> Directive 1:
In the network-theory passage, rewrite the text starting at "For example, in" and ending after "call ‘compartmental models’.", swapping "stochastic Petri nets" for "Petri nets with rates".
> Directive 2:
In the network-theory passage, what name do chemists give to stochastic reaction networks?
> Directive 3:
Summarize the network-theory passage in two sentences.

> Document extract:
■ ■ ■

For example, in Part 16 we saw that a special class of Markov processes can also be seen as a special class of circuit diagrams: namely, electrical circuits made of resistors. Also, in Part 17 we saw that stochastic Petri nets and stochastic reaction networks are just two different ways of talking about the same thing. This allows us to take results from chemistry—where they like stochastic reaction networks, which they call ‘chemical reaction networks’—and apply them to epidemiology, where they like stochastic Petri nets, which they call ‘compartmental models’.

As you can see, fighting through the thicket of terminology is half the battle here! The problem is that people in different applied subjects keep reinventing the same mathematics, using terminologies specific to their own interests… making it harder to see how generally applicable their work actually is. But we can’t blame them for doing this. It’s the job of mathematicians to step in, learn all this stuff, and extract the general ideas.

■ ■ ■

> Records supplied:
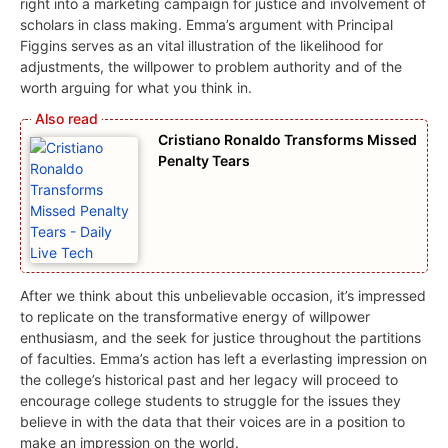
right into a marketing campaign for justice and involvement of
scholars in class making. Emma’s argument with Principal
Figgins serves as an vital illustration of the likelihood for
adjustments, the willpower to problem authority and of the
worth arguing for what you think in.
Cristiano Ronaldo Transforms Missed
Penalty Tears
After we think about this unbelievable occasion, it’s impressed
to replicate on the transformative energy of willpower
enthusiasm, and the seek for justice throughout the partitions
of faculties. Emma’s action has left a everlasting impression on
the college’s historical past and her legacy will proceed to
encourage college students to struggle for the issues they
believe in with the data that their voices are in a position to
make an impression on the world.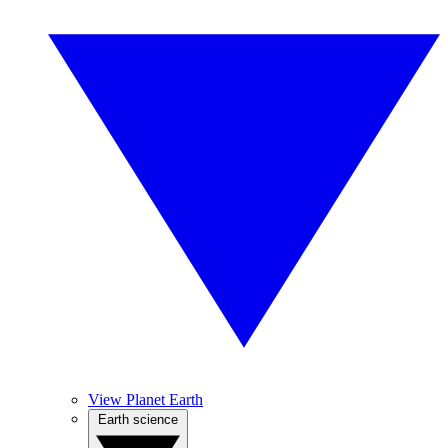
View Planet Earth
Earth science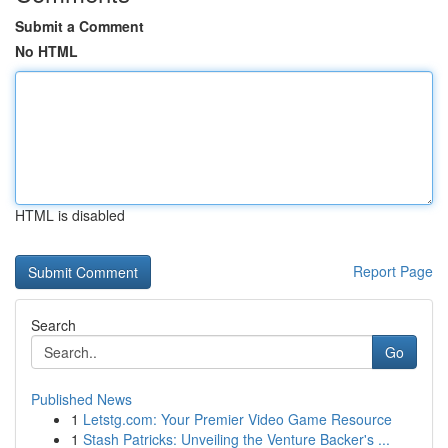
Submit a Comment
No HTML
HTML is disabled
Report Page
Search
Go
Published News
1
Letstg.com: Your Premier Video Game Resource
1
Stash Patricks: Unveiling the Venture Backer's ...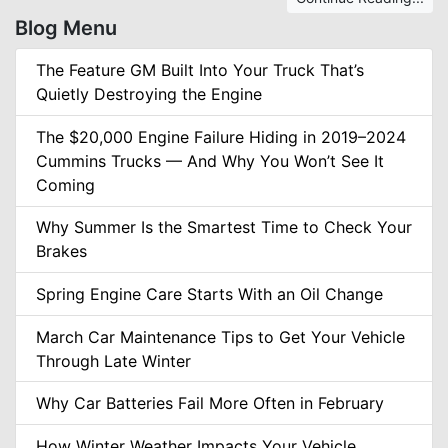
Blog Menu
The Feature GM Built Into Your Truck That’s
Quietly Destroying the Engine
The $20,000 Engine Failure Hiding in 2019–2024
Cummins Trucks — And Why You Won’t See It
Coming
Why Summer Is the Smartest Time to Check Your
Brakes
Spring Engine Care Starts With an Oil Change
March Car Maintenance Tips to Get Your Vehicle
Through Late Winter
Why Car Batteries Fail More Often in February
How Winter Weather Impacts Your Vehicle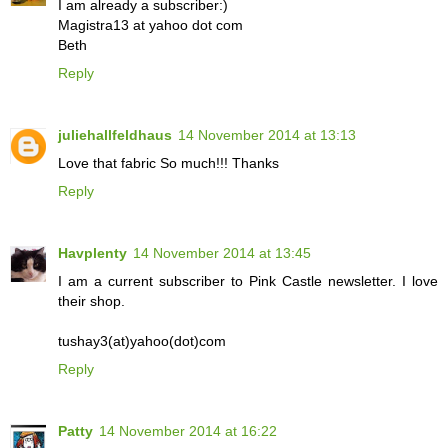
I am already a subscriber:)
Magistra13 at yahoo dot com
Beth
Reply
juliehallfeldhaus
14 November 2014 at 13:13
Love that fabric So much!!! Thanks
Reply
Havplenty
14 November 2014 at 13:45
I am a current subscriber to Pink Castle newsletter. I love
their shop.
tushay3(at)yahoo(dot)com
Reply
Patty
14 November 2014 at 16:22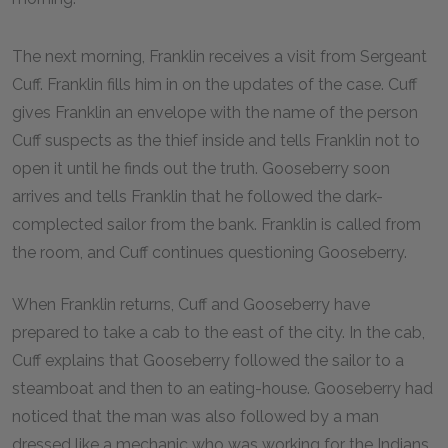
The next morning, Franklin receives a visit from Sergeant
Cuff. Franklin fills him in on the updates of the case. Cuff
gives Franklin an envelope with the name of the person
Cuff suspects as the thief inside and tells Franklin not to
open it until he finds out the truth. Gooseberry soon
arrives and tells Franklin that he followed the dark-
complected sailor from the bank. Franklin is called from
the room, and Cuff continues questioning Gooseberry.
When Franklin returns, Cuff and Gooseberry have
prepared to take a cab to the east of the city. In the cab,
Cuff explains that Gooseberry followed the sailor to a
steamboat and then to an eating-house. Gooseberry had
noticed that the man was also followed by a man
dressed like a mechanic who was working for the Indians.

■ ■ ■

> Reply 1:
For example, in Part 16 we saw that a special class of Markov processes can also be seen as a special class of circuit diagrams: namely, electrical circuits made of resistors. Also, in Part 17 we saw that Petri nets with rates and stochastic reaction networks are just two different ways of talking about the same thing. This allows us to take results from chemistry—where they like stochastic reaction networks, which they call ‘chemical reaction networks’—and apply them to epidemiology, where they like Petri nets with rates, which they call ‘compartmental models’.

> Reply 2:
They call them "chemical reaction networks."

> Reply 3:
Earlier parts showed that some Markov processes correspond to electrical circuits made of resistors, and that stochastic Petri nets and stochastic reaction networks describe the same thing, so results can move between chemistry and epidemiology. Because people in different applied subjects keep reinventing the same mathematics under their own terminology, mathematicians have the job of learning it all and extracting the general ideas.